The two firms’ work “to date has been unnecessary, has not affected or benefited the bankruptcy estate, and has been duplicative of each other’s work,” the PBGC said in the filing in U.S. Bankruptcy Court in Manhattan. Dewey, which owes secured lenders more than $225 million, has asked a judge to approve the hiring of about 11 firms to help it liquidate, according to filings.

Albert Togut, Dewey’s lead bankruptcy adviser, and Michael Sitrick, a spokesman, didn’t respond to e-mails seeking comment on the trustee’s objections sent after normal business hours.

The case is In re Dewey & LeBoeuf LLP, 12-12321, U.S. Bankruptcy Court, Southern District of New York (Manhattan).

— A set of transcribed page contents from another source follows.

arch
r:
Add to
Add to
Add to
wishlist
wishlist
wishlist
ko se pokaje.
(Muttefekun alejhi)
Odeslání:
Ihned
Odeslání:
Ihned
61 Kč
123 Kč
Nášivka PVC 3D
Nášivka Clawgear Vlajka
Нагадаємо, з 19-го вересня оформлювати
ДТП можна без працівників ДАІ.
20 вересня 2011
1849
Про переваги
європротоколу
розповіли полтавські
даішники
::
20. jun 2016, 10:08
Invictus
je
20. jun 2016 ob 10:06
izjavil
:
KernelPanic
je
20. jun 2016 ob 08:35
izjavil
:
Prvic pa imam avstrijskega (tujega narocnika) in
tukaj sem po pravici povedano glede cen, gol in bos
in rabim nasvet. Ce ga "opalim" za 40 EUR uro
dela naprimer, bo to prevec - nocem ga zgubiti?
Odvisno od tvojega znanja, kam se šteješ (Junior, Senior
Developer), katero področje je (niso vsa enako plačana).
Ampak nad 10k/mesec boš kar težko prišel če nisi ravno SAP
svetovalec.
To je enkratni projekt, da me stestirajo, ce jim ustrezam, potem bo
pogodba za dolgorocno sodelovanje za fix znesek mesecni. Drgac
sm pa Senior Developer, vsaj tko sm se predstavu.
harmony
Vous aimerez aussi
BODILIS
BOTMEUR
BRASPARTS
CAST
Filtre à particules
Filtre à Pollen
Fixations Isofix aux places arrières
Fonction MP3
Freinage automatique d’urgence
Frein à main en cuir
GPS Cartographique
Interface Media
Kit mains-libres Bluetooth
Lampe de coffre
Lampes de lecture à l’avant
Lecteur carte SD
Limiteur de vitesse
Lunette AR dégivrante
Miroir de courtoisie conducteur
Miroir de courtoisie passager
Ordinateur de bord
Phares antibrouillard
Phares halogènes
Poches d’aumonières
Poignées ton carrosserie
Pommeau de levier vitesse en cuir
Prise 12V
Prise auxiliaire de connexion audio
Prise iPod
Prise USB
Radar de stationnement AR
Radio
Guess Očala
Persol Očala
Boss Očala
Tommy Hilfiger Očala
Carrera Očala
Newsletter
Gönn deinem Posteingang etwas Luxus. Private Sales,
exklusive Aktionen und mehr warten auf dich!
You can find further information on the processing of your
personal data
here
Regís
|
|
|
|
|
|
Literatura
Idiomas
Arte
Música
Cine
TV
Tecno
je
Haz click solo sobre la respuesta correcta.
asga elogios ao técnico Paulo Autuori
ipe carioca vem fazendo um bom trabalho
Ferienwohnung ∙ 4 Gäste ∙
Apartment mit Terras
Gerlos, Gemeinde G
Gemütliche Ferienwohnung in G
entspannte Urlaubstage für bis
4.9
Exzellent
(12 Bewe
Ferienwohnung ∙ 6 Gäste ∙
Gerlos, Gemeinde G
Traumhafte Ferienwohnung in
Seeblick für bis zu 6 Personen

Savannah Guthrie Named ‘Today’ Co-Anchor, Replacing Curry

Comcast Corp.’s NBC Universal named Savannah Guthrie as Matt Lauer’s new co-anchor of the “Today” show, a day after Ann Curry’s departure.

Guthrie, 40, joined “Today” in June 2011 as chief legal correspondent and co-host of the show’s third hour. She replaces Curry, who announced she was leaving the show yesterday after NBC’s ratings lead over competitors including ABC’s “Good Morning America” dwindled this year.

Before joining NBC, Guthrie served as Court TV’s legal affairs and national trial correspondent. Guthrie previously practiced law at Washington-based Akin Gump Strauss Hauer & Feld LLP.

“As soon as Savannah joined NBC News she was a standout, reporting for every franchise in the news division and rising through the ranks,” said Jim Bell, executive producer of “Today,” in the statement.

The appointment is effective immediately, according to the announcement from NBC News President Steve Capus.